2) React to the abuse

Once you have recognized the abuse, the next step is to see if you can change your situation by making your partner aware that he is verbally abusive.  In rare instances the verbal abuser will recognize that he is being verbally abusive when he is reminded of his behavior.  In those rare instances verbal abuse may be grounded in extreme ignorance and a simple conversation should put an end to the abuse.
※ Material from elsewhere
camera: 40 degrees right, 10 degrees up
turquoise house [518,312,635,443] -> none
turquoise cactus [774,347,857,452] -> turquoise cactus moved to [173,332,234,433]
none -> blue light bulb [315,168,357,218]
In most cases this simple approach won’t work.  If you are in an abusive relationship, there is a history of abuse and hence a regular pattern of behavior.  This sort of pattern normally cannot be broken simply by having a conversation about the issue.  A better approach is to call your partner’s attention to the abuse every time it happens.  Don’t listen to the content of what is said (or not said), don’t respond to that content, instead identify what form of abuse is taking place.  Then ask your partner in a firm way to stop it.  “Stop it!” said with a firm voice will suffice.  Alternatively you can name the abuse.  If your partner is yelling, you can say “Stop it!  You are yelling.”  If your partner is belittling you, you can say “Stop it!  You are belittling me.”  If this doesn’t help, it’s time to temporarily remove yourself from the situation:  Simply leave the room.

3) Coping with abuse

Every time abuse is taking place, call it to your partner’s attention.  If the situation doesn’t improve, it probably never will.  Permanently end the abuse by moving away if you are in a position to do so.  If you feel threatened, plan to leave at a time at which you know you will be alone.
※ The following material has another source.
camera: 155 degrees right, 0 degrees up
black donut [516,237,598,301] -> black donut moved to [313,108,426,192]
You may not be in a position to leave for whatever reason.  In these circumstances you will have to cope with the abuse until you are in a position to leave.  Begin to make long-term arrangements for your independence and continue to respond to every instance of the abuse.   Also, to protect your sanity, make sure you spend some time away from your abusive partner every day.  Plan activities you can attend without him.

4) Speak up

Finally, don’t keep the abuse to yourself.  Get support from your girlfriends or close family and seek professional counseling.  Pick a counselor who has prior experience with verbal abuse.

[1] The Verbal Abuse Site

[2] “Verbal Abuse Survivors Speak Out,” Patricia Evans; 1993.

[3] “The Verbally Abusive Relationship: How to Recognize It and How to Respond;” 2nd edition; Patricia Evans; 2003.